Dazu gehört, dass wir die Methoden, mit denen wir die Wirksamkeit neuer Therapien untersuchen, dringend an den Stand der wissenschaftlichen Kenntnis anpassen müssen. Schon heute fallen medizinische Innovationen durch das Raster, weil die standardisierten Kriterien nicht greifen. Das betrifft vor allem Bereiche, in denen der Bedarf an neuen Therapien sehr hoch ist, oder es noch keine Vergleichstherapien gibt, wenige Patientinnen betroffen sind bzw. wenn es stärker um den individuellen Krankheitsverlauf geht. Auch innovative Therapieansätze im Sinne einer Disease Interception hätten es im derzeitigen System schwer. Beispielsweise sagen wir heute: Lebenszeitverlängerung ist das Ziel einer Therapie. Wie will man das unter Disease Interception bemessen? Wenn wir vermeiden wollen, dass Patient*innen auf eine unter Umständen lebensnotwendige Therapie warten müssen, müssen wir innovative Methoden, Studiendesigns und Endpunkte zulassen, natürlich ohne Kompromisse bei der Sicherheit und Wirksamkeit.
Bleiben eigentlich wegen Corona in anderen Bereichen Fortschritte aus, weil sich Pharma auf ein Virus konzentrieren muss?

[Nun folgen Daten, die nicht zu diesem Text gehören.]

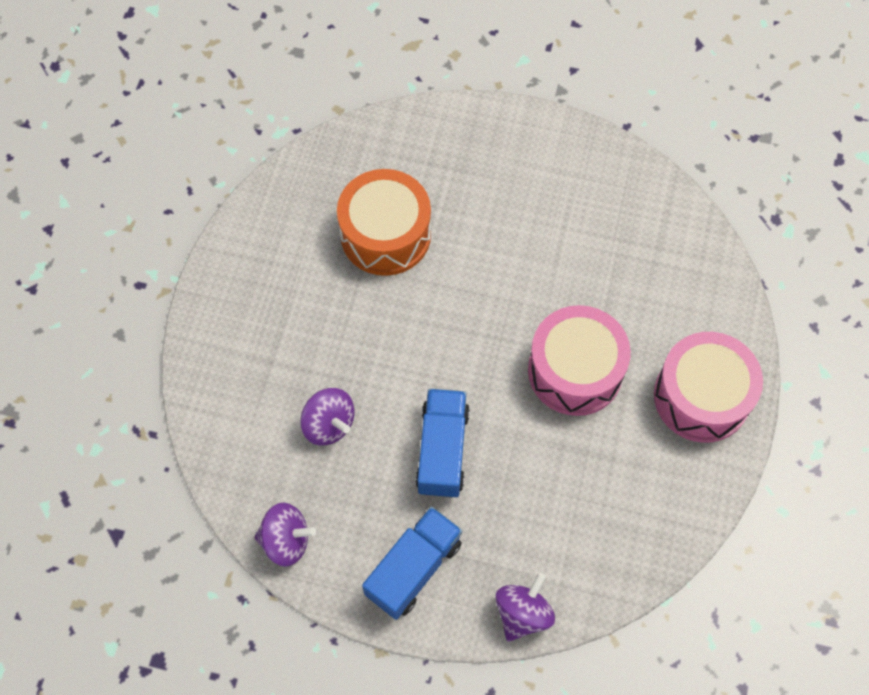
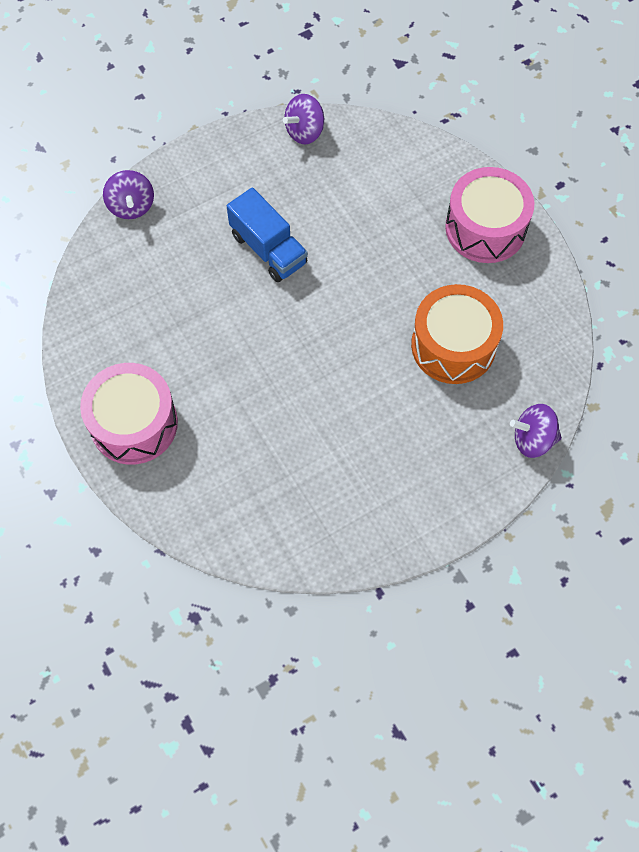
camera: 135 degrees right, 0 degrees up
(329, 424) = (352, 206): purple spinning top -> purple spinning top (532, 439)
(413, 568) = (218, 177): blue truck -> none
(575, 371) = (234, 367): pink drum -> pink drum (485, 228)

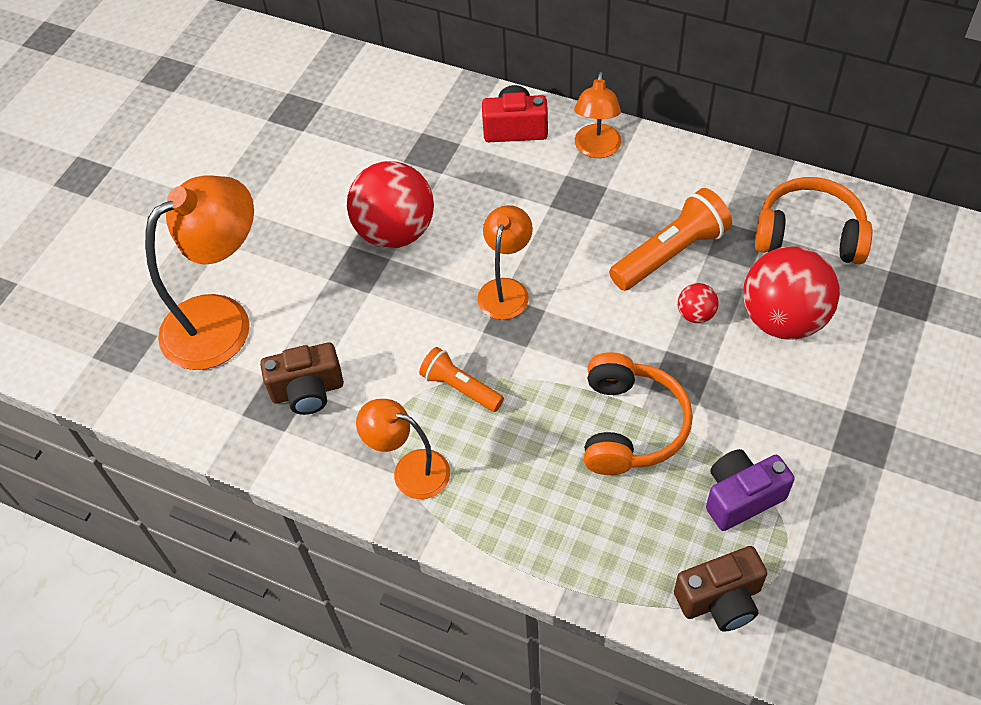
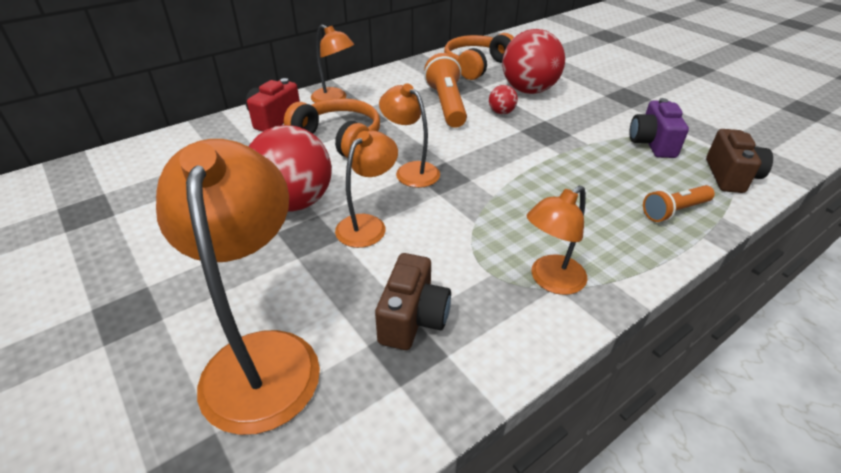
camera: 65 degrees left, 15 degrees down
(399, 301) = (368, 225): none -> orange lamp
(460, 388) = (484, 223): orange flashlight -> orange flashlight (674, 211)
(630, 426) = (572, 162): orange headphones -> orange headphones (339, 138)

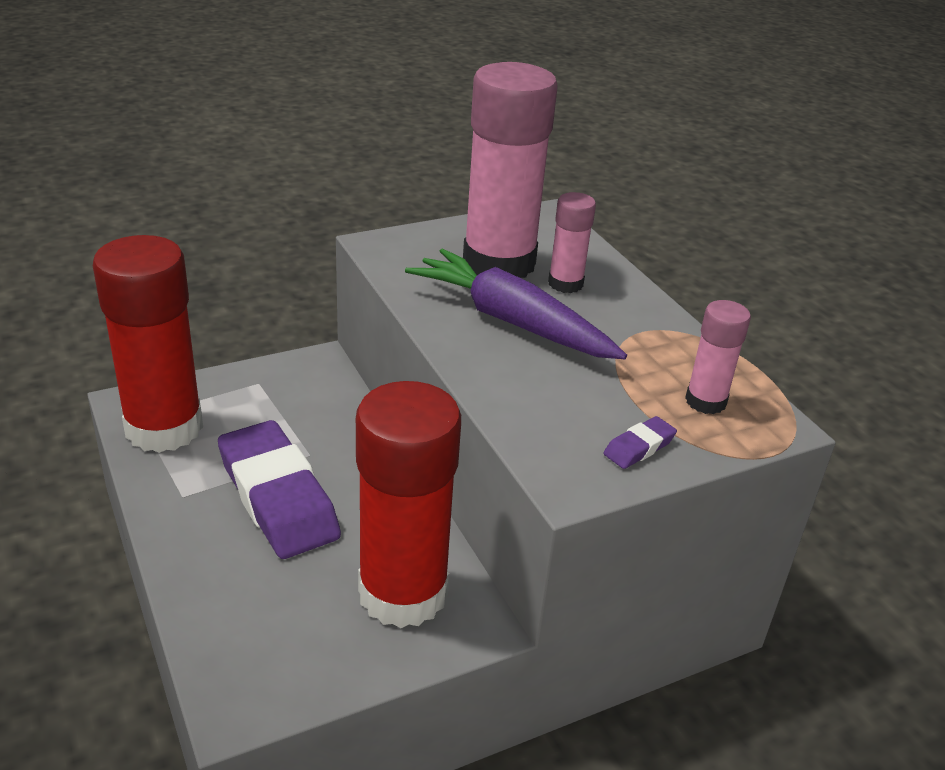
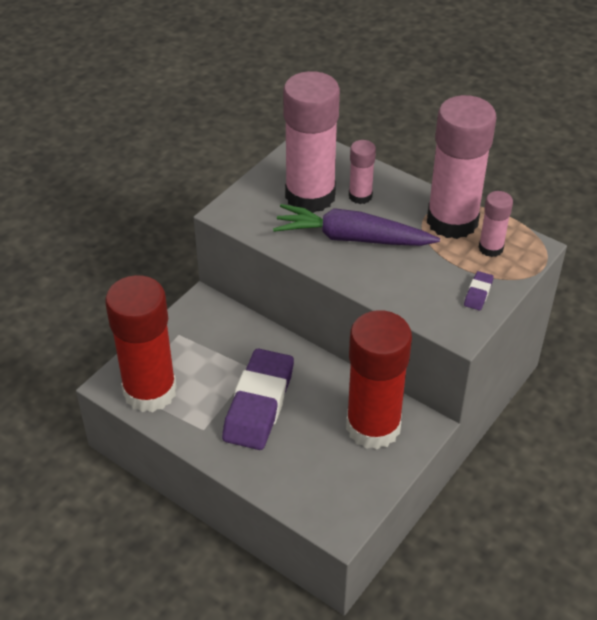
camera: 25 degrees left, 10 degrees up
(278, 497) = (259, 404): purple eraser -> purple eraser turned 75 degrees clockwise
(672, 351) = (452, 221): none -> pink glue stick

Natürlich bindet die Entwicklung und Produktion des Covid-19-Impfstoffs bei allen Beteiligten viele Ressourcen. Aber: Andere Erkrankungen sind natürlich nicht verschwunden. Parallel zu unserem Engagement gegen Covid-19 haben wir nie aufgehört, an neuen Therapien zu forschen, etwa in den Bereichen Onkologie, Neurowissenschaften oder der pulmonalen Hypertonie. Trotz des öffentlichen Fokus auf Covid-19 geht die Entwicklung voran. Ich sehe da keine Verlangsamung, im Gegenteil. Wie eingangs gesagt: Die Erfahrungen mit Covid-19 in puncto Agilität und Beschleunigung spricht sehr dafür, dass wir auch in anderen Bereichen schneller vorankommen.